Project Summary

To ensure that new street designs remain accessible to people with vision disabilities, the Federal Highway Administration asked Toole Design to develop Accessible Shared Streets. Through a series of innovative stakeholder engagement efforts, we sought first-hand input from people with vision disabilities, orientation and mobility specialists, street designers, and others. Accessible Shared Streets provides guidance for accommodating pedestrians with vision disabilities on shared streets. The project also involved assessing gaps in accessible design guidance and making recommendations on research needs and updates to existing guidance.

Accessible Shared Streets: Notable Practices and Considerations for Accommodating Pedestrians with Vision Disabilities is available for review, in both PDF and screen-reader compatible HTML, from the FWHA website. 

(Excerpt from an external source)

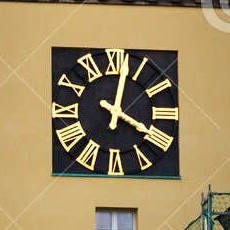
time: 4:02
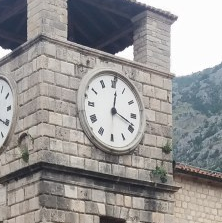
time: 12:18
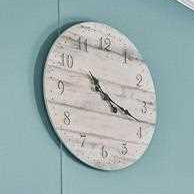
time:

The guidance provided in Accessible Shared Streets was informed by a robust stakeholder engagement process involving more than 150 people, including people with a range of vision disabilities, orientation and mobility specialists, local officials, the US Access Board, representatives from NACTO, and others.
We created a book with tactile graphics to help stakeholders who had a vision disability understand the innovative street designs that were the focus of the project.
Additional graphics helped sighted participants better understand the spectrum of vision disabilities, and better understand the user experience for people with them.
Accessible Shared Streets is the first federal guidance document to discuss directional indicators, a tactile walking surface that can be used to help people with vision disabilities locate a mid-block crossing or bus stop, navigate a transit station or large open plaza, or follow a pedestrian access route when other cues are insufficient.